** SELECTED PASSAGE follows **
How to assess the uncertainty around the L50 estimate is not trivial. Here is an example based on 95 sampled Walleye females that vary in length (LT) from 165 to 680 mm, of which 20 had developed gonads (MATURITE coded as 1) and thus, 75 had undeveloped gonads (MATURITE coded as 0).

The data are referred to as saviMEGI14, and the binary response variable MATURITE is analyzed according to the continuous independent variable LT. The logistic regression model is coded in R like this:


summary(m.saviMEGI14.LT <- glm(MATURITE ~ LT, 
   family = binomial, data = saviMEGI14))

Using the dose.p() function of the MASS package, I can easily get the estimation of the L50 and its associated SE:


library(MASS)

dose.p(m.saviMEGI14.LT)

p = 0.5

Dose = 491.9017

SE = 20.76949


And from these estimates, calculate the Wald-based CIs, simply multipling the SE by 1.96 and adding/substracting this value from the "Dose" estimate obtained, i.e. the L50 of 492 mm. The Wald CI would thus be [451, 532].

However, in such a relatively small sample size, the Wald CIs are not ideal because they are based on normal theory, so the default method in R, i.e. the profile likelihood function, should be used instead (see for instance Royston 2007 The Stata Journal)

I am aware that I can get the parameter estimates (central value and CI) for the Intercept and the LT by using the confint() function = profile likelihood or the confint.default() = Wald; but this does not allow me to compute the SE/CIs around the L50 from the logistic regression model.

To get the profile likelihood CIs around the L50 of 492 mm, I use the predict() function applied to the range of LT values by first creating a new data frame called below nd14_LT:


nd14_LT <- data.frame(LT=seq(from=165, to=680, 
              by=1))
** End of SELECTED PASSAGE **
** DATASET RECORDS follows **
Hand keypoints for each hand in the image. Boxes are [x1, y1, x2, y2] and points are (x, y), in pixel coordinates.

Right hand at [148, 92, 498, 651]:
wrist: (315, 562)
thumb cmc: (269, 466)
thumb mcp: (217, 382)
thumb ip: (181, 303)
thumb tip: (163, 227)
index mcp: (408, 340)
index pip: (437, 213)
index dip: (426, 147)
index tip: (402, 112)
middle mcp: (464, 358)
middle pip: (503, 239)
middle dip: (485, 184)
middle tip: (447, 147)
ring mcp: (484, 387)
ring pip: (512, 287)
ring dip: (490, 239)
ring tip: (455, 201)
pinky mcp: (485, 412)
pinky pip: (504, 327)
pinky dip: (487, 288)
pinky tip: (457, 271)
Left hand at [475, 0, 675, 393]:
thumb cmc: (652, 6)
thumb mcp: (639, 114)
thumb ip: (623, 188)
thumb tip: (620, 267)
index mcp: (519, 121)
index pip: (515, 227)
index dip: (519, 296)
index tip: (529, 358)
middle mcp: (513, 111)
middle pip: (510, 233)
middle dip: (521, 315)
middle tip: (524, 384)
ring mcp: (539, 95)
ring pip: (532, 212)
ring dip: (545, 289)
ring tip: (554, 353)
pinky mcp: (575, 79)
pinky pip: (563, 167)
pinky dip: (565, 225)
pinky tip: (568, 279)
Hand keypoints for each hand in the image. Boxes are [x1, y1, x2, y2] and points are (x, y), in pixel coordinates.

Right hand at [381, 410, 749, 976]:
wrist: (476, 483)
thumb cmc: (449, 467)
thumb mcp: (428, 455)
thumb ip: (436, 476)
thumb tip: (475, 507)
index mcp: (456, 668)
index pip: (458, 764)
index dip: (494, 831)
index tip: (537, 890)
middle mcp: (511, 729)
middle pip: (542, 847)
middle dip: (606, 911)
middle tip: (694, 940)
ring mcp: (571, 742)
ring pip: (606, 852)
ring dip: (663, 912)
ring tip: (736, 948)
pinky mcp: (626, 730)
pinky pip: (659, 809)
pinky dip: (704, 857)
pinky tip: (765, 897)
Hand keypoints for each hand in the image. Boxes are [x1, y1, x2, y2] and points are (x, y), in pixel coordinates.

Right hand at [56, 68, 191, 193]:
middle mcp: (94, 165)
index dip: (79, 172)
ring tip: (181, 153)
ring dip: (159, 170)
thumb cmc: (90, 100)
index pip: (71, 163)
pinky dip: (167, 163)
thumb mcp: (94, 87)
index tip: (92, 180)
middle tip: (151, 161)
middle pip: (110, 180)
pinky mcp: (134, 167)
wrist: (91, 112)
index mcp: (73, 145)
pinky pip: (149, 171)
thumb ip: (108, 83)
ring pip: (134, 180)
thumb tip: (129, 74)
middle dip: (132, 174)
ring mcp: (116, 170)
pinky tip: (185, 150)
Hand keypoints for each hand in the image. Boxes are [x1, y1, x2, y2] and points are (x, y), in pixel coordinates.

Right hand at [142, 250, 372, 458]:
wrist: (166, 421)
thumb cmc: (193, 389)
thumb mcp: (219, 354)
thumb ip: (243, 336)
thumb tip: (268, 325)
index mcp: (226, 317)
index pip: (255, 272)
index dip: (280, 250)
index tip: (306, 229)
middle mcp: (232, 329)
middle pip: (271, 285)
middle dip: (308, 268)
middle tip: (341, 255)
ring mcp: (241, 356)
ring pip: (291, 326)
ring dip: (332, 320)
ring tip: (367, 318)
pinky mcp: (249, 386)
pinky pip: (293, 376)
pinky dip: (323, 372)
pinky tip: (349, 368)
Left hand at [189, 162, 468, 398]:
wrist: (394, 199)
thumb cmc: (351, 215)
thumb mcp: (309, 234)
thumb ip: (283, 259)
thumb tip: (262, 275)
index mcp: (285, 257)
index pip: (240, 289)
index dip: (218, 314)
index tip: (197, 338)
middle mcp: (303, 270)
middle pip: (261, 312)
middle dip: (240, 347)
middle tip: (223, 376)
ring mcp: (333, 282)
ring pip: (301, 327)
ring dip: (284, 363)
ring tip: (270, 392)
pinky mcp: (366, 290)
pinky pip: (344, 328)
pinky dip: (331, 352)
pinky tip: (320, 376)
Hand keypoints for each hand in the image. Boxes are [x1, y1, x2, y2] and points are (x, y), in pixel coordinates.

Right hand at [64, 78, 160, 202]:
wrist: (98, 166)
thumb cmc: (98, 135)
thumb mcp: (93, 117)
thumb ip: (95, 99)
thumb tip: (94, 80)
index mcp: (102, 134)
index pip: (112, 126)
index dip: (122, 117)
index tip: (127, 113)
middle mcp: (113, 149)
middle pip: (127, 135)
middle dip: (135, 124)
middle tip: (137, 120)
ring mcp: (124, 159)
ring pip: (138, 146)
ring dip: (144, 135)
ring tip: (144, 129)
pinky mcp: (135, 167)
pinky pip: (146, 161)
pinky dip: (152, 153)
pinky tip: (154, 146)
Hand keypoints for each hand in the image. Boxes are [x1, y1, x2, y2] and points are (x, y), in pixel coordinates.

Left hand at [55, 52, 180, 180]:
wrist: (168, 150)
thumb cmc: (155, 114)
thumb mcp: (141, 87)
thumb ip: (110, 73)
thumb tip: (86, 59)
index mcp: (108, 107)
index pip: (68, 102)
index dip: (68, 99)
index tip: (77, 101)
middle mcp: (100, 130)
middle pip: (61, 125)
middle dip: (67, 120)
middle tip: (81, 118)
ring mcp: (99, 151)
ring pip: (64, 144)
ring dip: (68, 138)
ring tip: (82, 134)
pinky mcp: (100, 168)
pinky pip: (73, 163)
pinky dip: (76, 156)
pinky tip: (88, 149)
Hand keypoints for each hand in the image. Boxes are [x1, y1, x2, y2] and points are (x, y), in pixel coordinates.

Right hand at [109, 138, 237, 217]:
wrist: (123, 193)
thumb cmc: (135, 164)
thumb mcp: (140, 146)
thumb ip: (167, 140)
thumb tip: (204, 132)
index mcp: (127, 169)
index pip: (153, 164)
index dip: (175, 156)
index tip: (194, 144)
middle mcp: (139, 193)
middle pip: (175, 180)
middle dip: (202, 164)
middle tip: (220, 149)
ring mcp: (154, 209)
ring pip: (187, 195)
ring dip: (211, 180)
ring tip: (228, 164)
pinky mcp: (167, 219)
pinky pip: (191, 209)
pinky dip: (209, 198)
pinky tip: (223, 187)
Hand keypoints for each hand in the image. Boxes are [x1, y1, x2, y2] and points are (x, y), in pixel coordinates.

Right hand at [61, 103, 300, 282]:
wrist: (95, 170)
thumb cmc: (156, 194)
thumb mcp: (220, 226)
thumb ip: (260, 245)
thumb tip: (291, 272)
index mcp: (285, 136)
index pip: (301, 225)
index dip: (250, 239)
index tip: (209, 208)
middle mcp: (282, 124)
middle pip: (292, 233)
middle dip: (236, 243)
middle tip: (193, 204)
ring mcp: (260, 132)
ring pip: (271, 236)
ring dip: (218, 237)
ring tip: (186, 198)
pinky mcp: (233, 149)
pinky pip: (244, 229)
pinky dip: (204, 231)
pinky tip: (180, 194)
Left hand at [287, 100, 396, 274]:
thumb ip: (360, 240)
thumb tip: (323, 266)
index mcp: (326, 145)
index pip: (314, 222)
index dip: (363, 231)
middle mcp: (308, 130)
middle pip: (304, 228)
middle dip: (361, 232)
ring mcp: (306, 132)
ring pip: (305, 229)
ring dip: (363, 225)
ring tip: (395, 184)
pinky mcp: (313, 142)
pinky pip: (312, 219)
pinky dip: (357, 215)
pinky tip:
** End of DATASET RECORDS **
QUESTIONS:
(a) Reproduce the passage on the L50 estimate from "summary(m.saviMEGI14.LT <- glm(MATURITE" up to and including "dose.p(m.saviMEGI14.LT)".
(b) According to the passage on the L50 estimate, how many of the sampled Walleye females had undeveloped gonads?
(c) Continue the passage on the L50 estimate from the point where it stops.

RESULTS OF THE EXERCISE:
(a)
summary(m.saviMEGI14.LT <- glm(MATURITE ~ LT, 
   family = binomial, data = saviMEGI14))

Using the dose.p() function of the MASS package, I can easily get the estimation of the L50 and its associated SE:


library(MASS)

dose.p(m.saviMEGI14.LT)

(b) 75

(c)
and then get the predicted values for the nd14_LT data, asking also to obtain the associated predicted SE on the logit scale (type="link"):


pred14_LT <- predict(m.saviMEGI14.LT, nd14_LT, 
               type="link", se.fit=TRUE)

With the predicted values and their associated predicted SE, one can then convert them from the logit to the response scale and then find at which LT a probability of 0.5 is found for both the lower and upper CI bounds.

Doing so provide a profile likelihood-based CI of [457, 551], which is quite different than the Wald one [452, 532], especially for its upper portion.

Here is the plot showing the regression curve, as well as the central value and profile likelihood CIs (which is called a maturity ogive in fisheries science):

MATURITY OGIVE

All this to come up with this question:

How can someone obtain the lower and upper bounds of the profile likelihood function CI from a logistic regression conducted in R in a rapid manner?

With colleagues, we are using simulations to test different methods for the estimation of the uncertainty around the L50 (i.e., parametric and non-parametric bootstrapping, Fieller analytical method, credible intervals from the Bayesian approach, etc…) and we’d like to find a way to estimate the profile likelihood CI of a given dataset in a timely, valid manner.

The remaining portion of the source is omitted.